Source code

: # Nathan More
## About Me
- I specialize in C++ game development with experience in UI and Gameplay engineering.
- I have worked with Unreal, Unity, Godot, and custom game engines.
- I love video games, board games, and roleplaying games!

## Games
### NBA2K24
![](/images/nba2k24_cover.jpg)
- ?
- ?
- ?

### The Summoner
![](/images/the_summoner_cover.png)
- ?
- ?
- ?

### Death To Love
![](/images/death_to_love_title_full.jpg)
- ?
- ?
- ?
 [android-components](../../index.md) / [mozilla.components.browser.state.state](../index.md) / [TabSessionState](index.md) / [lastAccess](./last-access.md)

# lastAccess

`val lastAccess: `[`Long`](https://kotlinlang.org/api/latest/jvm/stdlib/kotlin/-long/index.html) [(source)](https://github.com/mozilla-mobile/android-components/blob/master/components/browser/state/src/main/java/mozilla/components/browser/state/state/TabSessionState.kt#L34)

· · · · ·

▶ [Work task]
Reproduce every record above exactly as it is written.

▶ [Task solution]
Source code

: # Nathan More
## About Me
- I specialize in C++ game development with experience in UI and Gameplay engineering.
- I have worked with Unreal, Unity, Godot, and custom game engines.
- I love video games, board games, and roleplaying games!

## Games
### NBA2K24
![](/images/nba2k24_cover.jpg)
- ?
- ?
- ?

### The Summoner
![](/images/the_summoner_cover.png)
- ?
- ?
- ?

### Death To Love
![](/images/death_to_love_title_full.jpg)
- ?
- ?
- ?
 [android-components](../../index.md) / [mozilla.components.browser.state.state](../index.md) / [TabSessionState](index.md) / [lastAccess](./last-access.md)

# lastAccess

`val lastAccess: `[`Long`](https://kotlinlang.org/api/latest/jvm/stdlib/kotlin/-long/index.html) [(source)](https://github.com/mozilla-mobile/android-components/blob/master/components/browser/state/src/main/java/mozilla/components/browser/state/state/TabSessionState.kt#L34)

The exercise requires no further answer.